Già venerdi la borsa americana dava un forte segnale, penalizzando pesantemente le quotazioni di Crowdstrike. Sicuramente il weeekend sarà caratterizzzato da un'intensa attività preparatoria in vista della riapertura dei mercati e delle attività finanziarie. Molti, certamente troppi nodi dei trasporti, attività commerciali, sanitarie e finanziarie hanno risentito e continuano a risentire dei tanti ostacoli che si sono creati con l'interruzione.
E per fortuna sul sito Crowdstrike si legge Stop breaches. Drive business. CrowdStrike è leader globale della sicurezza informatica (il sito vanta 29mila clienti) con una piattaforma cloud native avanzata per la protezione di endpoint, workload cloud, ...
Tanti e sicuramente anche nuovi gli interrogativi su un'attività informatica in grado di stoppare il mondo intero, forse più di una guerra nucleare.
Ecco le considerazioni di David Walsh :
Dipendenza da singoli fornitori
"£In seguito a questa interruzione, gli esperti hanno convenuto sulla necessità di abbandonare l'eccessiva dipendenza dalla gestione remota dei nostri dispositivi da parte di poche grandi piattaforme centralizzate.
Chris Dimitriadis, esperto di sicurezza informatica e Global Chief Strategy Officer presso l'associazione per la governance IT ISACA, ha definito l'interruzione "una vera e propria crisi".
"Quando un fornitore di servizi nella catena di fornitura digitale viene colpito, l'intera catena può interrompersi, causando interruzioni su larga scala. Questo incidente è un chiaro esempio di quella che potrebbe essere definita una pandemia digitale: un singolo punto di errore che ha un impatto su milioni di vite in tutto il mondo", ha affermato.

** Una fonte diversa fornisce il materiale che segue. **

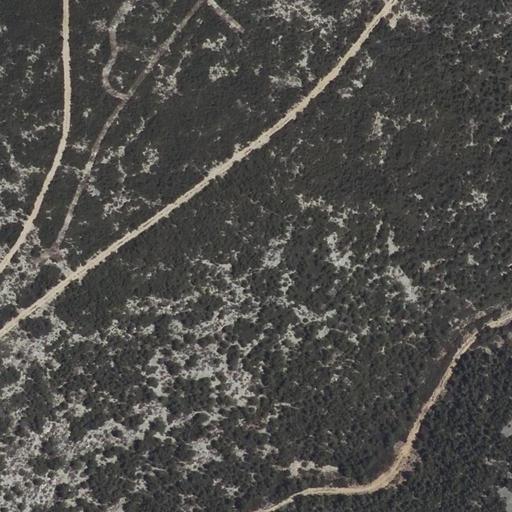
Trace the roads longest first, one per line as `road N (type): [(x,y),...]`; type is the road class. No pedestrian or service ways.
road 1 (track): [(384,0),(335,61),(251,140),(0,323)]
road 2 (track): [(511,313),(467,347),(399,466),(324,477),(242,511)]
road 3 (track): [(0,246),(50,147),(60,0)]
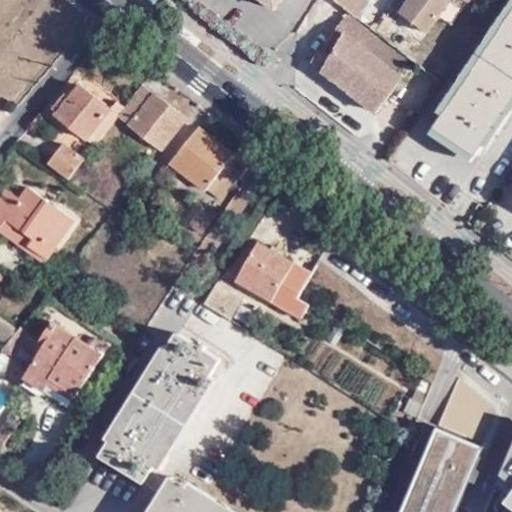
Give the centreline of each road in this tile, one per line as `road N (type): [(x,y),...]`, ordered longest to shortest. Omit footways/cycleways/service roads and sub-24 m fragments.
road 1 (primary): [(511,308),(117,0)]
road 2 (residential): [(117,0),(0,138)]
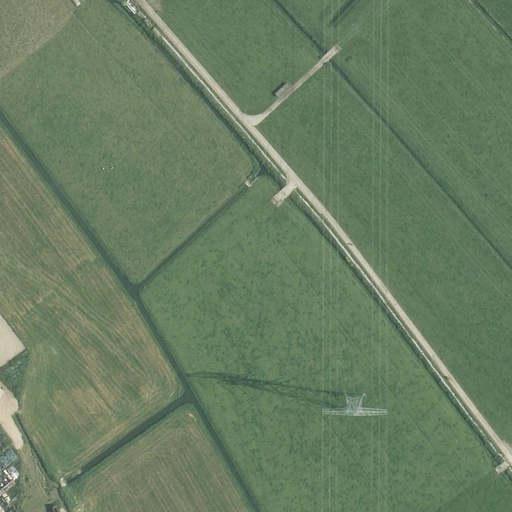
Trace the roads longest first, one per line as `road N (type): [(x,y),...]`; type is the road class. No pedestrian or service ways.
road 1 (track): [(296,181),(511,460)]
road 2 (track): [(334,49),(246,123),(296,181),(273,202)]
road 3 (track): [(138,0),(246,123)]
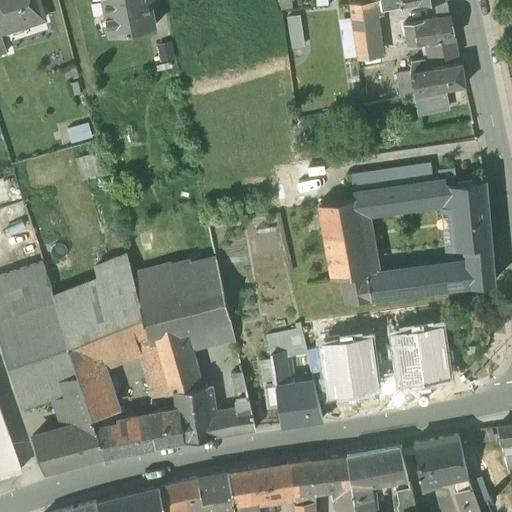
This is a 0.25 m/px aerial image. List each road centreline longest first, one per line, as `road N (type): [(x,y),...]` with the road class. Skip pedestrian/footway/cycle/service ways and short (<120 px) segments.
road 1 (tertiary): [(511,403),(201,458),(62,490),(5,511)]
road 2 (residential): [(466,0),(511,231)]
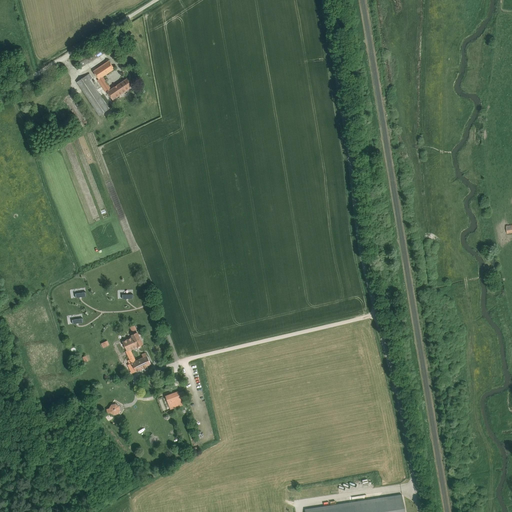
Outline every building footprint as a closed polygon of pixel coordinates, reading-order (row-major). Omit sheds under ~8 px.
[(129,88),(132,86),(127,78),(111,89),(103,77),(114,69),(109,61),(93,71),(112,100),(129,88)] [(99,115),(109,109),(90,80),(93,78),(90,73),(86,76),(77,82),(99,115)] [(142,344),(137,333),(131,335),(132,337),(122,342),(128,350),(127,351),(126,351),(131,363),(128,365),(132,373),(143,368),(144,371),(148,369),(146,366),(151,364),(145,353),(141,355),(143,358),(136,361),(130,350),(137,346),(137,347),(142,344)] [(170,407),(177,404),(178,406),(183,404),(182,402),(178,392),(166,397),(170,407)] [(120,410),(119,406),(115,403),(111,405),(109,409),(106,409),(108,413),(110,413),(114,415),(118,414),(120,410)] [(404,511),(402,495),(305,509),(305,511),(404,511)]
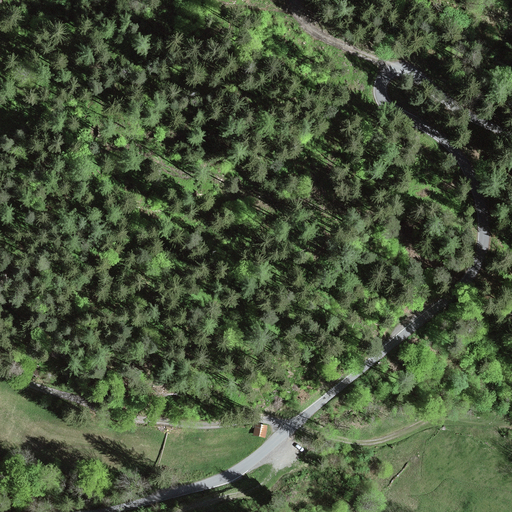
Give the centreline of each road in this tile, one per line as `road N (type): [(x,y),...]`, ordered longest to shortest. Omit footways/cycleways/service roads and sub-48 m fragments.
road 1 (unclassified): [(511,140),(462,116),(417,78),(393,74),(382,91),(387,107),(457,155),(479,200),(483,236),(474,269),(262,456),(224,480),(104,511)]
road 2 (track): [(0,371),(107,418),(278,422),(290,430)]
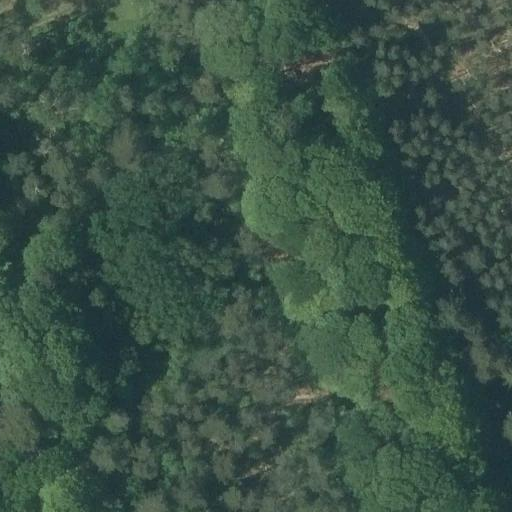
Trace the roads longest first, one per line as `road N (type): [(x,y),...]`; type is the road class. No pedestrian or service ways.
road 1 (track): [(264,0),(431,511)]
road 2 (unknown): [(357,0),(408,170),(447,213),(468,266),(478,384),(511,447)]
road 3 (unknown): [(120,511),(0,328)]
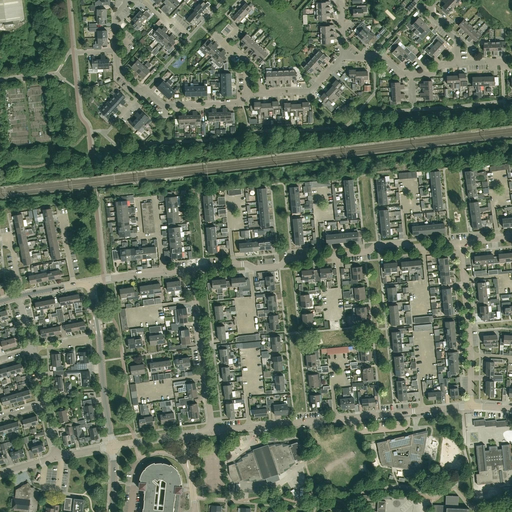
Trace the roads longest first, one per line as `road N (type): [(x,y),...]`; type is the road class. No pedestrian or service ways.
road 1 (residential): [(191,269),(460,242)]
road 2 (residential): [(470,406),(212,430)]
road 3 (residential): [(113,445),(88,282)]
road 4 (residential): [(470,406),(460,242)]
road 5 (residential): [(260,91),(241,102),(163,106),(141,93)]
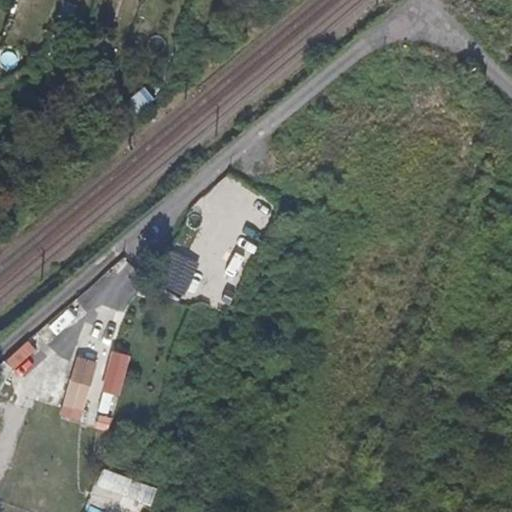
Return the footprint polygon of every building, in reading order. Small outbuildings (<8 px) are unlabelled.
[(172,261),(160,286),(181,296),(193,272),(172,261)] [(12,370),(35,352),(26,340),(3,359),(12,370)] [(93,428),(111,430),(120,353),(102,351),(93,428)] [(80,422),(95,360),(74,354),(59,417),(80,422)] [(100,467),(93,486),(148,507),(155,488),(100,467)]
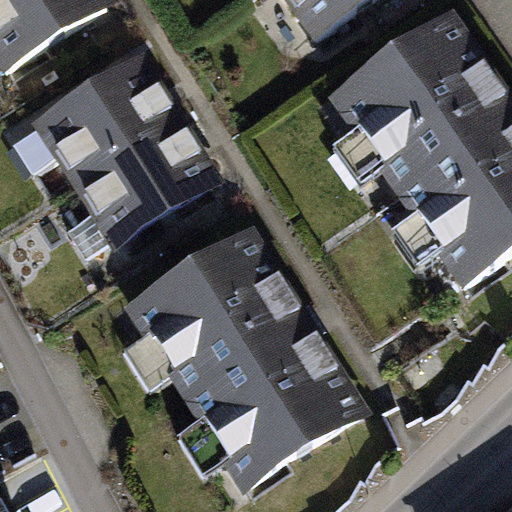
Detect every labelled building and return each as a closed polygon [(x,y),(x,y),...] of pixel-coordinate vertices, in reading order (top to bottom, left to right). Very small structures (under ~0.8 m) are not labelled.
[(0,0),(0,64),(7,76),(106,13),(98,0),(0,0)] [(285,0),(317,44),(380,0),(285,0)] [(337,110),(465,290),(511,257),(511,116),(451,30),(337,110)] [(42,132),(79,191),(179,128),(141,69),(42,132)] [(115,247),(116,249),(216,187),(179,128),(79,191),(97,219),(70,236),(87,264),(115,247)] [(134,315),(247,492),(363,419),(251,242),(134,315)]
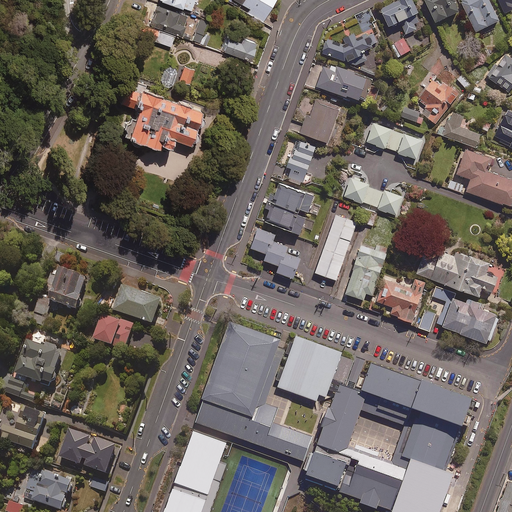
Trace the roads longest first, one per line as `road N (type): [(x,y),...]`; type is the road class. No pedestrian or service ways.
road 1 (residential): [(208,276),(496,374),(511,332)]
road 2 (residential): [(208,276),(295,36),(315,7),(331,0)]
road 3 (residential): [(123,511),(208,276)]
road 4 (residential): [(0,201),(208,276)]
road 5 (unclassified): [(0,191),(89,37)]
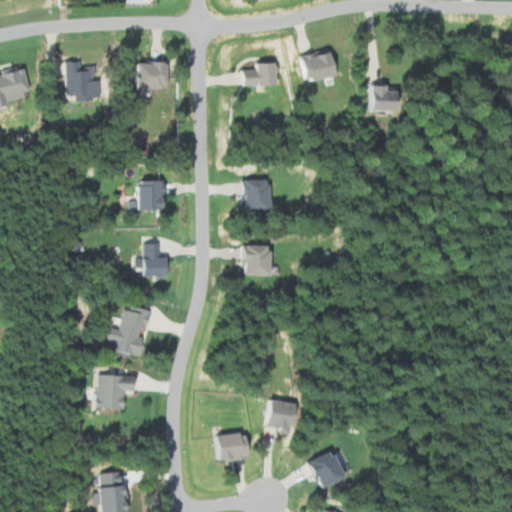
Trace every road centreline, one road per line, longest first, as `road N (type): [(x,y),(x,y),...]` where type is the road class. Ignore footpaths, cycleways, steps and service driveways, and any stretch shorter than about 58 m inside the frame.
road 1 (residential): [(511,7),(372,3),(254,25),(0,28)]
road 2 (residential): [(197,25),(201,275),(174,388),(179,511)]
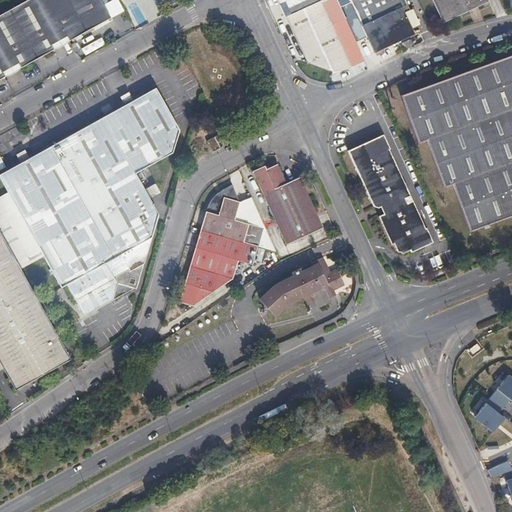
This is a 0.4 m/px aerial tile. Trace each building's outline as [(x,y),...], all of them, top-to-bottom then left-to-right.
[(28,0),(0,16),(0,81),(8,76),(6,72),(20,64),(23,68),(35,61),(33,58),(36,56),(38,54),(42,53),(44,56),(56,49),(54,45),(69,36),(72,40),(85,34),(82,30),(91,25),(93,29),(113,18),(103,0),(28,0)] [(279,0),(307,61),(322,69),(338,72),(351,66),(320,0),(321,0),(279,0)] [(349,0),(374,52),(414,34),(404,13),(410,10),(404,0),(349,0)] [(487,0),(432,0),(443,22),(488,1),(487,0)] [(511,216),(511,55),(400,96),(418,144),(426,141),(444,188),(452,185),(470,232),(511,216)] [(0,173),(0,179),(7,192),(0,196),(0,232),(21,270),(43,257),(61,288),(66,285),(83,317),(109,303),(136,290),(158,215),(135,174),(172,154),(180,130),(156,88),(0,173)] [(383,132),(349,149),(374,204),(379,206),(382,205),(385,212),(379,215),(391,241),(394,240),(398,249),(400,250),(404,253),(411,249),(412,251),(434,241),(427,227),(425,227),(390,148),(391,147),(383,132)] [(214,137),(207,141),(213,151),(219,148),(220,147),(214,137)] [(264,166),(252,171),(286,244),(322,228),(299,177),(285,183),(276,164),(265,169),(264,166)] [(213,293),(233,279),(239,262),(252,266),(258,248),(244,244),(249,226),(235,222),(240,204),(230,186),(229,187),(223,190),(217,196),(213,201),(209,207),(205,215),(200,230),(181,297),(179,302),(193,306),(213,293)] [(249,226),(240,204),(235,222),(249,226)] [(263,231),(249,226),(244,244),(258,248),(278,255),(267,232),(263,231)] [(0,362),(15,390),(71,359),(21,270),(0,232),(0,362)] [(296,298),(312,291),(319,288),(321,292),(328,289),(335,286),(344,282),(337,268),(331,271),(327,261),(311,269),(304,272),(282,282),(268,292),(280,310),(296,298)] [(511,375),(510,374),(498,388),(510,399),(511,400),(511,375)] [(498,388),(487,401),(499,412),(510,399),(498,388)] [(487,401),(475,416),(493,431),(505,417),(499,412),(487,401)] [(507,461),(487,470),(491,478),(511,468),(507,461)]
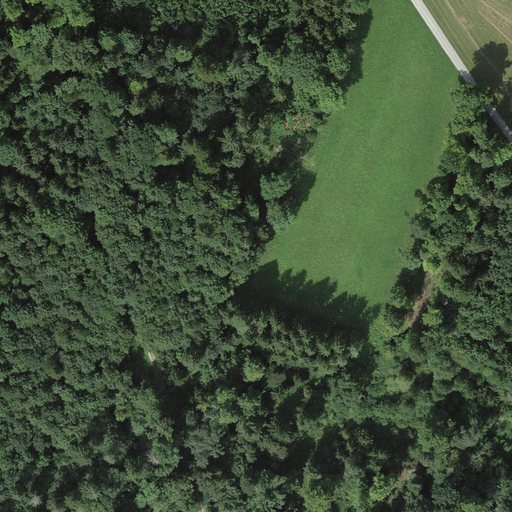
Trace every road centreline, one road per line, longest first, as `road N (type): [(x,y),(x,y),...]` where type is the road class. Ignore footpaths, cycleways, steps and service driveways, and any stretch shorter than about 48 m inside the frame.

"L'interruzione è il risultato di un mondo digitale sempre più complesso e interconnesso, e questa lacuna è esattamente il motivo per cui la resilienza informatica è fondamentale per garantire la sicurezza e il benessere dei cittadini, nonché un fattore chiave per l'economia globale".
Paolo Ardoino, CEO di Tether, ha invitato le aziende e i Paesi a investire di più nella tecnologia peer-to-peer per ridurre il rischio di "future catastrofi di qualsiasi tipo".
"Il web è nato decentralizzato, punto a punto. Oggi è quasi completamente centralizzato attorno ai servizi di 3 aziende", ha affermato.
"Qualsiasi problema di connettività o instabilità all'interno delle infrastrutture di tali aziende avrà un impatto drammatico su intere nazioni, città, comunità e aziende", ha aggiunto.
"La concentrazione e la centralizzazione stanno creando un mondo molto fragile, in cui quasi tutta la tecnologia sviluppata fino a oggi può funzionare solo nel migliore dei casi e fallirà al primo segno di cambiamento nell'ecosistema sociale/ambientale"."